(Version comparison data)

____

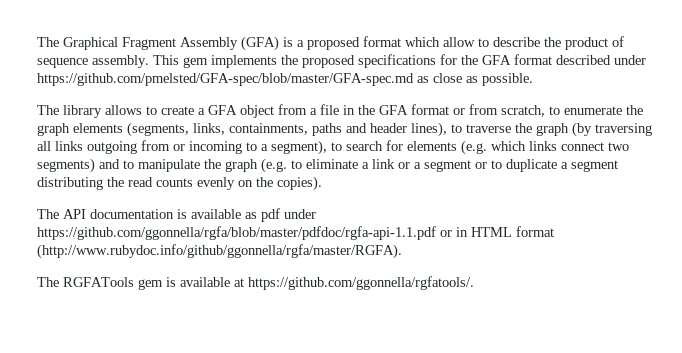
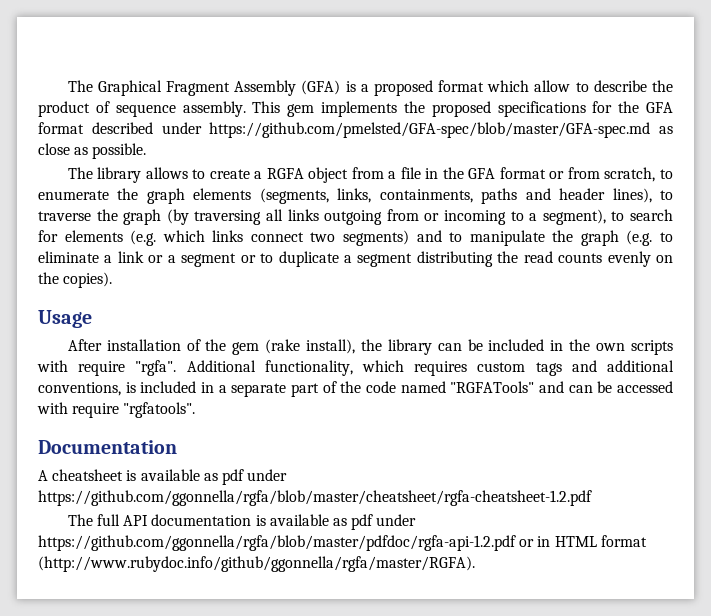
[208,105,237,115] GFA -> [266,168,304,179] RGFA
[37,209,59,219] // The -> [38,310,92,328] [67,339,673,355] [37,360,674,376] [38,381,673,397] [37,402,196,418] [38,440,177,454] [38,469,288,485] [38,490,592,506] [67,514,120,526] // Usage // After installation of the gem (rake install), the library can be included in the own scripts with require "rgfa". Additional functionality, which requires custom tags and additional conventions, is included in a separate part of the code named "RGFATools" and can be accessed with require "rgfatools". // Documentation // A cheatsheet is available as pdf under https://github.com/ggonnella/rgfa/blob/master/cheatsheet/rgfa-cheatsheet-1.2.pdf // The full
[37,226,436,240] https://github.com/ggonnella/rgfa/blob/master/pdfdoc/rgfa-api-1.1.pdf -> [38,535,516,551] https://github.com/ggonnella/rgfa/blob/master/pdfdoc/rgfa-api-1.2.pdf
[37,276,474,290] // The RGFATools gem is available at https://github.com/ggonnella/rgfatools/. -> (475, 564) none

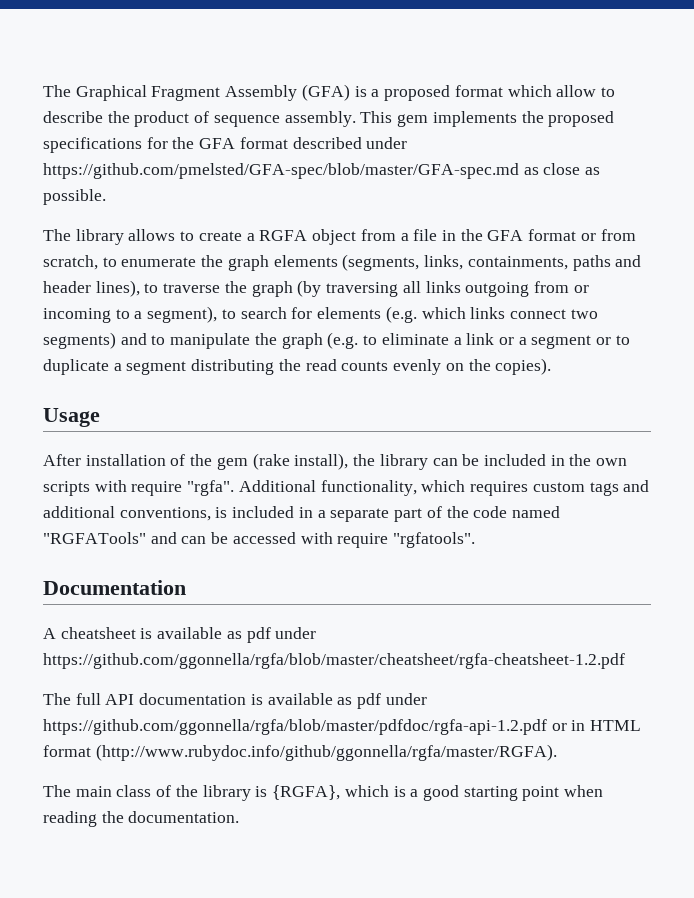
(475, 564) none -> [43,785,604,801] [43,811,240,827] // The main class of the library is {RGFA}, which is a good starting point when reading the documentation.

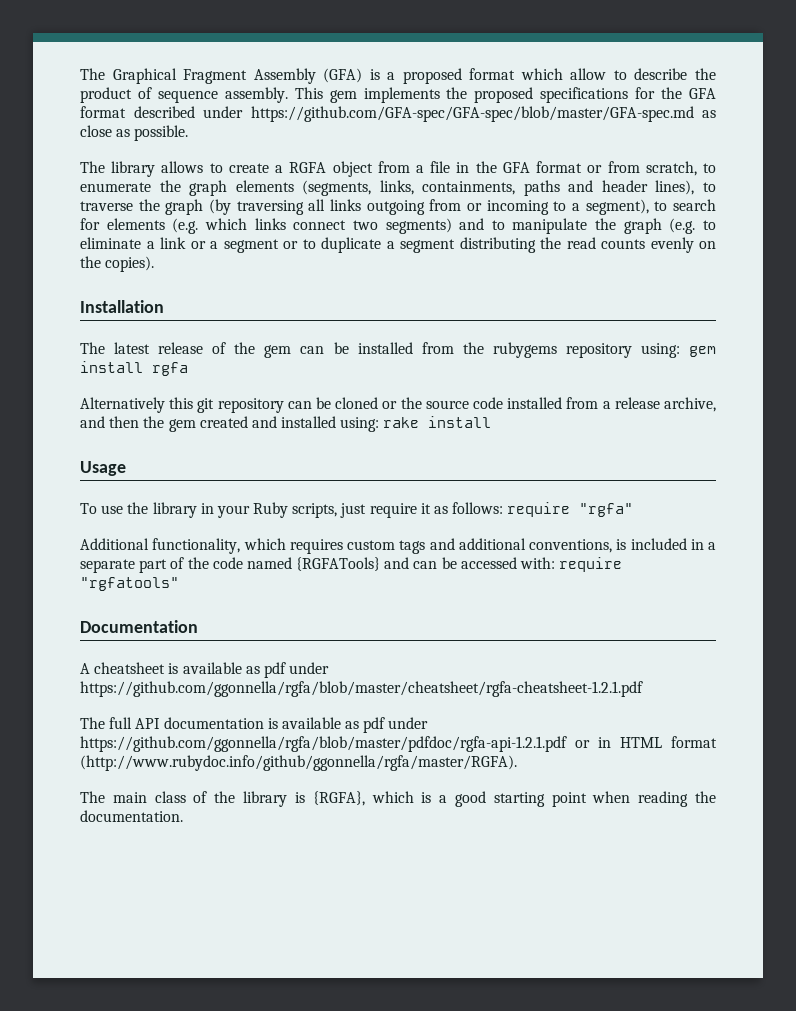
[43,163,519,179] https://github.com/pmelsted/GFA-spec/blob/master/GFA-spec.md -> [250,106,694,122] https://github.com/GFA-spec/GFA-spec/blob/master/GFA-spec.md
[43,408,100,427] [43,453,628,470] [43,480,235,496] Usage // After installation of the gem (rake install), the library can be included in the own scripts with require "rgfa". -> [80,300,164,313] [80,342,716,358] [80,361,188,376] [80,397,716,413] [80,416,492,432] [80,461,126,476] [80,502,634,518] Installation // The latest release of the gem can be installed from the rubygems repository using: gem install rgfa // Alternatively this git repository can be cloned or the source code installed from a release archive, and then the gem created and installed using: rake install // Usage // To use the library in your Ruby scripts, just require it as follows: require "rgfa" //
[43,532,146,544] "RGFATools" -> [296,557,381,571] {RGFATools}
[300,532,476,548] with require "rgfatools". -> [520,557,623,572] [80,577,179,591] with: require "rgfatools"
[43,653,625,669] https://github.com/ggonnella/rgfa/blob/master/cheatsheet/rgfa-cheatsheet-1.2.pdf -> [80,681,643,697] https://github.com/ggonnella/rgfa/blob/master/cheatsheet/rgfa-cheatsheet-1.2.1.pdf
[43,719,547,735] https://github.com/ggonnella/rgfa/blob/master/pdfdoc/rgfa-api-1.2.pdf -> [80,736,567,752] https://github.com/ggonnella/rgfa/blob/master/pdfdoc/rgfa-api-1.2.1.pdf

____

* YOUR INSTRUCTIONS: Your copy should hold every entry exactly as written, but none of the pictures.

* TASK ANSWER:
[208,105,237,115] GFA -> [266,168,304,179] RGFA
[37,209,59,219] // The -> [38,310,92,328] [67,339,673,355] [37,360,674,376] [38,381,673,397] [37,402,196,418] [38,440,177,454] [38,469,288,485] [38,490,592,506] [67,514,120,526] // Usage // After installation of the gem (rake install), the library can be included in the own scripts with require "rgfa". Additional functionality, which requires custom tags and additional conventions, is included in a separate part of the code named "RGFATools" and can be accessed with require "rgfatools". // Documentation // A cheatsheet is available as pdf under https://github.com/ggonnella/rgfa/blob/master/cheatsheet/rgfa-cheatsheet-1.2.pdf // The full
[37,226,436,240] https://github.com/ggonnella/rgfa/blob/master/pdfdoc/rgfa-api-1.1.pdf -> [38,535,516,551] https://github.com/ggonnella/rgfa/blob/master/pdfdoc/rgfa-api-1.2.pdf
[37,276,474,290] // The RGFATools gem is available at https://github.com/ggonnella/rgfatools/. -> (475, 564) none

(475, 564) none -> [43,785,604,801] [43,811,240,827] // The main class of the library is {RGFA}, which is a good starting point when reading the documentation.

[43,163,519,179] https://github.com/pmelsted/GFA-spec/blob/master/GFA-spec.md -> [250,106,694,122] https://github.com/GFA-spec/GFA-spec/blob/master/GFA-spec.md
[43,408,100,427] [43,453,628,470] [43,480,235,496] Usage // After installation of the gem (rake install), the library can be included in the own scripts with require "rgfa". -> [80,300,164,313] [80,342,716,358] [80,361,188,376] [80,397,716,413] [80,416,492,432] [80,461,126,476] [80,502,634,518] Installation // The latest release of the gem can be installed from the rubygems repository using: gem install rgfa // Alternatively this git repository can be cloned or the source code installed from a release archive, and then the gem created and installed using: rake install // Usage // To use the library in your Ruby scripts, just require it as follows: require "rgfa" //
[43,532,146,544] "RGFATools" -> [296,557,381,571] {RGFATools}
[300,532,476,548] with require "rgfatools". -> [520,557,623,572] [80,577,179,591] with: require "rgfatools"
[43,653,625,669] https://github.com/ggonnella/rgfa/blob/master/cheatsheet/rgfa-cheatsheet-1.2.pdf -> [80,681,643,697] https://github.com/ggonnella/rgfa/blob/master/cheatsheet/rgfa-cheatsheet-1.2.1.pdf
[43,719,547,735] https://github.com/ggonnella/rgfa/blob/master/pdfdoc/rgfa-api-1.2.pdf -> [80,736,567,752] https://github.com/ggonnella/rgfa/blob/master/pdfdoc/rgfa-api-1.2.1.pdf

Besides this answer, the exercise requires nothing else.